The San Francisco bank said Wednesday it earned $3.6 billion after paying preferred dividends, or 67 cents per share. That compared with $2.4 billion, or 45 cents a share in the first quarter of last year. The earnings were a penny better than the forecast of analysts surveyed by FactSet.

Revenue fell to $20.3 billion from $21.5 billion, largely due to lower income from mortgage fees.

Wells Fargo said more of its customers were paying their debts on time as the economy improves. Other major banks that have released results over the past week, including JPMorgan Chase & Co., Citigroup Inc. and Bank of America Corp., reported similar trends.

The amount of soured loans that Wells wrote off declined by $629 million from the previous quarter to $3.2 billion. Wells released $1 billion from its reserves for loan losses in the quarter as defaults declined, giving a boost to its bottom line.

A sharp rise in mortgage rates hurt Wells’ home loan business. Rates for 30-year mortgages jumped to 4.84 percent in March from 4.35 percent in September. New mortgage loans at Wells fell to $84 billion from $128 billion the previous quarter.

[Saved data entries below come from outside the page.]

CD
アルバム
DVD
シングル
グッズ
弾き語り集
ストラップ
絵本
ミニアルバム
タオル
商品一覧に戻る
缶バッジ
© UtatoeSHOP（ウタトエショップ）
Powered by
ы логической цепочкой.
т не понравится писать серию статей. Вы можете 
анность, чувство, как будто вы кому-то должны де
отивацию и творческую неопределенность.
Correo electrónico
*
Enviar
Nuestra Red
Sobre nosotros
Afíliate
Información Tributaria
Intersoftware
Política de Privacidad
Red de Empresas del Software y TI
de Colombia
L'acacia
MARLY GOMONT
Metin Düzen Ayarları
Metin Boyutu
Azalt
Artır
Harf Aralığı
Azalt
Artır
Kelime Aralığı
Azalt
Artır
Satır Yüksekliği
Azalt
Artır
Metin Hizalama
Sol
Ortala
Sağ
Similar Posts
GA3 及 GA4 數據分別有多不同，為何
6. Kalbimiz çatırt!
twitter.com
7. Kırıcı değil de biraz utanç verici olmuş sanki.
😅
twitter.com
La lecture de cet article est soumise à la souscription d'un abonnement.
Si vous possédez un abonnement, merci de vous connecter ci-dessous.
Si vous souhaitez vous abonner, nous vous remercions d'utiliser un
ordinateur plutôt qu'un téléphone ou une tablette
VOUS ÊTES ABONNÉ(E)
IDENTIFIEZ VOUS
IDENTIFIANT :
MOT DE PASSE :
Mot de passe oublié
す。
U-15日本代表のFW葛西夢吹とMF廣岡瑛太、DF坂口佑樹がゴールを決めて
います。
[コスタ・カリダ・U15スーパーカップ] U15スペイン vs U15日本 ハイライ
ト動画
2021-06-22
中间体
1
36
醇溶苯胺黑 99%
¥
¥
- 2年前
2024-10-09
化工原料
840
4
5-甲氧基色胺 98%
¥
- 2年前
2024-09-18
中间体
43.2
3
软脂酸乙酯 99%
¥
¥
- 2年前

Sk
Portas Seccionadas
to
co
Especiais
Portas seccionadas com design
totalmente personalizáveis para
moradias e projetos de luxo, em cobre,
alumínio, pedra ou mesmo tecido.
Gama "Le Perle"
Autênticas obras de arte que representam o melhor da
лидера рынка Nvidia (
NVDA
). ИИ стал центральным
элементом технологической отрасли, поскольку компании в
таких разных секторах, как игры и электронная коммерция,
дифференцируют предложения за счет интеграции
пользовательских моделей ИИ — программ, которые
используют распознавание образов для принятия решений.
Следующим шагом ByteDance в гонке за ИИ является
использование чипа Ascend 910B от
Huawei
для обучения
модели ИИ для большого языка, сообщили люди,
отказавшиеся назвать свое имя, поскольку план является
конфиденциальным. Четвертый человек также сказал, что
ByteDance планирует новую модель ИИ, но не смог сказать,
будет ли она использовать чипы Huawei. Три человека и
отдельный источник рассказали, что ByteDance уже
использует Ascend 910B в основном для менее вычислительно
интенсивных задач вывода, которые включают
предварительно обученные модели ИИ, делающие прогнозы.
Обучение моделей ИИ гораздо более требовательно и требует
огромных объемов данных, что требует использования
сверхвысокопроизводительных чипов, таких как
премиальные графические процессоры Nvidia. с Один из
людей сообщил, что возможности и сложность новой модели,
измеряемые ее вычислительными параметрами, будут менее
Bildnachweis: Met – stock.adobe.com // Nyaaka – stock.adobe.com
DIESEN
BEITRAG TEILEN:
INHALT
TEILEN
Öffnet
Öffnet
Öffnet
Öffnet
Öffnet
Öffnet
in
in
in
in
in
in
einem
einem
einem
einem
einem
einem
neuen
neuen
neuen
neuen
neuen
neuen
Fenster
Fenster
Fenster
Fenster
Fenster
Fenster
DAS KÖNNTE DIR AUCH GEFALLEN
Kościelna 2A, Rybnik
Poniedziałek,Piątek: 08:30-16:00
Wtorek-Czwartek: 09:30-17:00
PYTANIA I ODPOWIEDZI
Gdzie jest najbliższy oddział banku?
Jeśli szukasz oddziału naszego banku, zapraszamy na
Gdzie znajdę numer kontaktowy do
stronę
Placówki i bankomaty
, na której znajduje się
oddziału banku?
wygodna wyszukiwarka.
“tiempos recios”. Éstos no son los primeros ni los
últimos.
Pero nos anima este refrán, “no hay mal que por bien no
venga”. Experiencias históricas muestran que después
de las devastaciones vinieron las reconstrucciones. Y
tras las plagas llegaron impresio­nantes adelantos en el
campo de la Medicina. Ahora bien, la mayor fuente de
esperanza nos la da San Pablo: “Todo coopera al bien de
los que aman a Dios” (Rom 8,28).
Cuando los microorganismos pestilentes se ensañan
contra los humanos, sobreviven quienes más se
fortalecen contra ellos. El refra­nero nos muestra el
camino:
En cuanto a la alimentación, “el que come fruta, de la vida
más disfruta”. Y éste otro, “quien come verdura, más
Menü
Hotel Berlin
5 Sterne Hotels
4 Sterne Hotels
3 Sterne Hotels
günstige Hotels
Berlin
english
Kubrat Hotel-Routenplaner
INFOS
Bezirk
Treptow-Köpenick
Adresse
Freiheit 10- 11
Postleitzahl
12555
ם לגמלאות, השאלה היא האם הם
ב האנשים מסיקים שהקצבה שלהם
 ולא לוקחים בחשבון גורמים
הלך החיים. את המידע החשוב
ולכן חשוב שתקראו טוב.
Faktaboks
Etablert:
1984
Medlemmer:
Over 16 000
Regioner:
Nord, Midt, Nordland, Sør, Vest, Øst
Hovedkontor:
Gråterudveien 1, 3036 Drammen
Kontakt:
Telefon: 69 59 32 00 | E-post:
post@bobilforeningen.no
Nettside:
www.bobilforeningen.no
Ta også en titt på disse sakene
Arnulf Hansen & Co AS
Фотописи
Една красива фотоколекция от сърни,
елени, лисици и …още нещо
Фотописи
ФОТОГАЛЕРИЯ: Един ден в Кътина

Applications for home mortgages, an indicator of future lending, fell sharply to $102 billion from $158 billion in the prior quarter. The amount of pending applications also fell to $45 billion at the end of the first quarter from $73 billion at the end of December.

Wells Fargo & Co.’s stock fell 3 percent to $29.17 in early trading.

On the positive side, Wells Fargo’s customers are saving more. Checking and savings account deposits grew 9 percent from last year to $722.5 billion.

Small business customers also took out loans totaling $3.7 billion, an increase of 27 percent from last year.

“As the economy continued an uneven recovery, our business customers increased borrowing and utilization of credit lines – a hopeful sign that businesses are once again investing for growth,” said Wells Fargo CEO John Stumpf in a statement.